▶ **Your assignment**: From the first line to the last, write out the listing exactly.

▶ **Records to use**:
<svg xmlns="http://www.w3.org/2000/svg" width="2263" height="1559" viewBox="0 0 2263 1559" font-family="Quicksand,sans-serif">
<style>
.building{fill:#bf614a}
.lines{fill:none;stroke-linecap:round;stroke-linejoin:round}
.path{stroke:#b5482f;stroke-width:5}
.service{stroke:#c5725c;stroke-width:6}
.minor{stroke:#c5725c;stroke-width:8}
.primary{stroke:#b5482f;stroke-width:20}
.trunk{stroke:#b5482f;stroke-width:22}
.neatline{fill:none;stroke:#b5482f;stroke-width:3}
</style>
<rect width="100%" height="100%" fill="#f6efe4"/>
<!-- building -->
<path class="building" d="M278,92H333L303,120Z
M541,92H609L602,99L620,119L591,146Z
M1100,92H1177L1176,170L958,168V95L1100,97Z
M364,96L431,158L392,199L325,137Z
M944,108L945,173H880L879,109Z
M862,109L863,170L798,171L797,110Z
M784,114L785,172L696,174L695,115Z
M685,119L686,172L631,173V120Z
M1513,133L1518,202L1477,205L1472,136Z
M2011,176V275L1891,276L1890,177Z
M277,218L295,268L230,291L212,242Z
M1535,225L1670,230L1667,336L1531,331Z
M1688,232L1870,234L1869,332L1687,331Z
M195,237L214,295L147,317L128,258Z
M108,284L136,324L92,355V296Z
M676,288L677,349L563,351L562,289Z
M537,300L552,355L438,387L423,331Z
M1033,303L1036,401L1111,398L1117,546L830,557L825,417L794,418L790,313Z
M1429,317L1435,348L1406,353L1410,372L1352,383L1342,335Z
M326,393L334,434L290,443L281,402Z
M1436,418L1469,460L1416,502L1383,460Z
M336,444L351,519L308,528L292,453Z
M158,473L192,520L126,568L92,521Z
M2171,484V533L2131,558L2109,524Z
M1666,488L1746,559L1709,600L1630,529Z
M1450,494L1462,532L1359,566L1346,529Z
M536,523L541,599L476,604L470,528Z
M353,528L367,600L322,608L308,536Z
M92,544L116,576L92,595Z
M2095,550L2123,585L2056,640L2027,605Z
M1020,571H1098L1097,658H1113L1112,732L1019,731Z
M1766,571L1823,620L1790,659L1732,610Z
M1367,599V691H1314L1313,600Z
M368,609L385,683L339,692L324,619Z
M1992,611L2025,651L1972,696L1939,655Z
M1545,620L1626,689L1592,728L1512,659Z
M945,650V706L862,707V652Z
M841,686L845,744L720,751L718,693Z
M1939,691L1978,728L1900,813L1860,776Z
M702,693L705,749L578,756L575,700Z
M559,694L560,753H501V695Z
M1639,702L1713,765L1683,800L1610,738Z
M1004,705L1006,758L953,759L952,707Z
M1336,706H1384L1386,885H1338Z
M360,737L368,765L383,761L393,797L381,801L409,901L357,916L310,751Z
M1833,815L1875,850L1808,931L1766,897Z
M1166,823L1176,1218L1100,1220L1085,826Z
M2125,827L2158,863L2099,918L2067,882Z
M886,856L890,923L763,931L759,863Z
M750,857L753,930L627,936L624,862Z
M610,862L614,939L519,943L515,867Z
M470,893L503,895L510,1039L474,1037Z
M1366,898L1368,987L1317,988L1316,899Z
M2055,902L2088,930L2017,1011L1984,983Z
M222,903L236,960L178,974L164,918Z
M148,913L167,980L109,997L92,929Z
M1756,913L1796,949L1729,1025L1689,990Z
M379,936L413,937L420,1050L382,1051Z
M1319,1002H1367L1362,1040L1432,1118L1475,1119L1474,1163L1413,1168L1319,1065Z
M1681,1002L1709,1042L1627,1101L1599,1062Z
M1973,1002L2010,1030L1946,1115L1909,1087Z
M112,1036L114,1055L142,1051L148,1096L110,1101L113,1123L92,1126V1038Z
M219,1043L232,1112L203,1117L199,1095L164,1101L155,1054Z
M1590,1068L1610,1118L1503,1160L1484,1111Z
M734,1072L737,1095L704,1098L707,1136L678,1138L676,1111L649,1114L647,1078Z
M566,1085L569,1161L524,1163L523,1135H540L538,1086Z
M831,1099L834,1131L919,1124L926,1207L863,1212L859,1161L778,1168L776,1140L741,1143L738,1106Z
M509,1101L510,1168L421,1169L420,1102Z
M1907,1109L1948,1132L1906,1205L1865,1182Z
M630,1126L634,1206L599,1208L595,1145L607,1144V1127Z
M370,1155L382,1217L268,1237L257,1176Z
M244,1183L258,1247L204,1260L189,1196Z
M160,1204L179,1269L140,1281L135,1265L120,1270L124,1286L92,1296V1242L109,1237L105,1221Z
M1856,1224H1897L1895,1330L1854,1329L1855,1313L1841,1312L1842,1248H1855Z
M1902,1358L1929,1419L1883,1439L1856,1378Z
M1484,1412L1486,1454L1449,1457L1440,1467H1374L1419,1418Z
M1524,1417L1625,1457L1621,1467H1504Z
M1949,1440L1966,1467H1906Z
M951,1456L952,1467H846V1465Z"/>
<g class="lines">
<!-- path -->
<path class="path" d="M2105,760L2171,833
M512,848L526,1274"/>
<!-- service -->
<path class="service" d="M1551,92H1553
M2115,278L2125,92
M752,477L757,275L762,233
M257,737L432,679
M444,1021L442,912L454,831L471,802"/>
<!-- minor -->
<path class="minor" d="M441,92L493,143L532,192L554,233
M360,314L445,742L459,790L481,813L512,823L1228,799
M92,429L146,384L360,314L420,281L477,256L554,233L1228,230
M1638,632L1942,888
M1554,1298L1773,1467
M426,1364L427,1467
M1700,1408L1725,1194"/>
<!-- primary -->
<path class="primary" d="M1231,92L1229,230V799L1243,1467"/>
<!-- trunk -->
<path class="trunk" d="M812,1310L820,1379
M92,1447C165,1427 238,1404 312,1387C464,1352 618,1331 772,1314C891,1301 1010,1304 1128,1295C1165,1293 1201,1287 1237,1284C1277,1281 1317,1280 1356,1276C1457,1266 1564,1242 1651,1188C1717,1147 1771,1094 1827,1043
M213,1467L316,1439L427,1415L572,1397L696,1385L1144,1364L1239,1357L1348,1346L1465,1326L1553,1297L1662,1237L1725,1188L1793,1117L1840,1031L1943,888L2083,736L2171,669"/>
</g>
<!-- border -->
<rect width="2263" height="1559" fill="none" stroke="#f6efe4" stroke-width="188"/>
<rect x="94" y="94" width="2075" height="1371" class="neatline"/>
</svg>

▶ **Task result**:
<svg xmlns="http://www.w3.org/2000/svg" width="2263" height="1559" viewBox="0 0 2263 1559" font-family="Quicksand,sans-serif">
<style>
.building{fill:#bf614a}
.lines{fill:none;stroke-linecap:round;stroke-linejoin:round}
.path{stroke:#b5482f;stroke-width:5}
.service{stroke:#c5725c;stroke-width:6}
.minor{stroke:#c5725c;stroke-width:8}
.primary{stroke:#b5482f;stroke-width:20}
.trunk{stroke:#b5482f;stroke-width:22}
.neatline{fill:none;stroke:#b5482f;stroke-width:3}
</style>
<rect width="100%" height="100%" fill="#f6efe4"/>
<!-- building -->
<path class="building" d="M278,92H333L303,120Z
M541,92H609L602,99L620,119L591,146Z
M1100,92H1177L1176,170L958,168V95L1100,97Z
M364,96L431,158L392,199L325,137Z
M944,108L945,173H880L879,109Z
M862,109L863,170L798,171L797,110Z
M784,114L785,172L696,174L695,115Z
M685,119L686,172L631,173V120Z
M1513,133L1518,202L1477,205L1472,136Z
M2011,176V275L1891,276L1890,177Z
M277,218L295,268L230,291L212,242Z
M1535,225L1670,230L1667,336L1531,331Z
M1688,232L1870,234L1869,332L1687,331Z
M195,237L214,295L147,317L128,258Z
M108,284L136,324L92,355V296Z
M676,288L677,349L563,351L562,289Z
M537,300L552,355L438,387L423,331Z
M1033,303L1036,401L1111,398L1117,546L830,557L825,417L794,418L790,313Z
M1429,317L1435,348L1406,353L1410,372L1352,383L1342,335Z
M326,393L334,434L290,443L281,402Z
M1436,418L1469,460L1416,502L1383,460Z
M336,444L351,519L308,528L292,453Z
M158,473L192,520L126,568L92,521Z
M2171,484V533L2131,558L2109,524Z
M1666,488L1746,559L1709,600L1630,529Z
M1450,494L1462,532L1359,566L1346,529Z
M536,523L541,599L476,604L470,528Z
M353,528L367,600L322,608L308,536Z
M92,544L116,576L92,595Z
M2095,550L2123,585L2056,640L2027,605Z
M1020,571H1098L1097,658H1113L1112,732L1019,731Z
M1766,571L1823,620L1790,659L1732,610Z
M1367,599V691H1314L1313,600Z
M368,609L385,683L339,692L324,619Z
M1992,611L2025,651L1972,696L1939,655Z
M1545,620L1626,689L1592,728L1512,659Z
M945,650V706L862,707V652Z
M841,686L845,744L720,751L718,693Z
M1939,691L1978,728L1900,813L1860,776Z
M702,693L705,749L578,756L575,700Z
M559,694L560,753H501V695Z
M1639,702L1713,765L1683,800L1610,738Z
M1004,705L1006,758L953,759L952,707Z
M1336,706H1384L1386,885H1338Z
M360,737L368,765L383,761L393,797L381,801L409,901L357,916L310,751Z
M1833,815L1875,850L1808,931L1766,897Z
M1166,823L1176,1218L1100,1220L1085,826Z
M2125,827L2158,863L2099,918L2067,882Z
M886,856L890,923L763,931L759,863Z
M750,857L753,930L627,936L624,862Z
M610,862L614,939L519,943L515,867Z
M470,893L503,895L510,1039L474,1037Z
M1366,898L1368,987L1317,988L1316,899Z
M2055,902L2088,930L2017,1011L1984,983Z
M222,903L236,960L178,974L164,918Z
M148,913L167,980L109,997L92,929Z
M1756,913L1796,949L1729,1025L1689,990Z
M379,936L413,937L420,1050L382,1051Z
M1319,1002H1367L1362,1040L1432,1118L1475,1119L1474,1163L1413,1168L1319,1065Z
M1681,1002L1709,1042L1627,1101L1599,1062Z
M1973,1002L2010,1030L1946,1115L1909,1087Z
M112,1036L114,1055L142,1051L148,1096L110,1101L113,1123L92,1126V1038Z
M219,1043L232,1112L203,1117L199,1095L164,1101L155,1054Z
M1590,1068L1610,1118L1503,1160L1484,1111Z
M734,1072L737,1095L704,1098L707,1136L678,1138L676,1111L649,1114L647,1078Z
M566,1085L569,1161L524,1163L523,1135H540L538,1086Z
M831,1099L834,1131L919,1124L926,1207L863,1212L859,1161L778,1168L776,1140L741,1143L738,1106Z
M509,1101L510,1168L421,1169L420,1102Z
M1907,1109L1948,1132L1906,1205L1865,1182Z
M630,1126L634,1206L599,1208L595,1145L607,1144V1127Z
M370,1155L382,1217L268,1237L257,1176Z
M244,1183L258,1247L204,1260L189,1196Z
M160,1204L179,1269L140,1281L135,1265L120,1270L124,1286L92,1296V1242L109,1237L105,1221Z
M1856,1224H1897L1895,1330L1854,1329L1855,1313L1841,1312L1842,1248H1855Z
M1902,1358L1929,1419L1883,1439L1856,1378Z
M1484,1412L1486,1454L1449,1457L1440,1467H1374L1419,1418Z
M1524,1417L1625,1457L1621,1467H1504Z
M1949,1440L1966,1467H1906Z
M951,1456L952,1467H846V1465Z"/>
<g class="lines">
<!-- path -->
<path class="path" d="M2105,760L2171,833
M512,848L526,1274"/>
<!-- service -->
<path class="service" d="M1551,92H1553
M2115,278L2125,92
M752,477L757,275L762,233
M257,737L432,679
M444,1021L442,912L454,831L471,802"/>
<!-- minor -->
<path class="minor" d="M441,92L493,143L532,192L554,233
M360,314L445,742L459,790L481,813L512,823L1228,799
M92,429L146,384L360,314L420,281L477,256L554,233L1228,230
M1638,632L1942,888
M1554,1298L1773,1467
M426,1364L427,1467
M1700,1408L1725,1194"/>
<!-- primary -->
<path class="primary" d="M1231,92L1229,230V799L1243,1467"/>
<!-- trunk -->
<path class="trunk" d="M812,1310L820,1379
M92,1447C165,1427 238,1404 312,1387C464,1352 618,1331 772,1314C891,1301 1010,1304 1128,1295C1165,1293 1201,1287 1237,1284C1277,1281 1317,1280 1356,1276C1457,1266 1564,1242 1651,1188C1717,1147 1771,1094 1827,1043
M213,1467L316,1439L427,1415L572,1397L696,1385L1144,1364L1239,1357L1348,1346L1465,1326L1553,1297L1662,1237L1725,1188L1793,1117L1840,1031L1943,888L2083,736L2171,669"/>
</g>
<!-- border -->
<rect width="2263" height="1559" fill="none" stroke="#f6efe4" stroke-width="188"/>
<rect x="94" y="94" width="2075" height="1371" class="neatline"/>
</svg>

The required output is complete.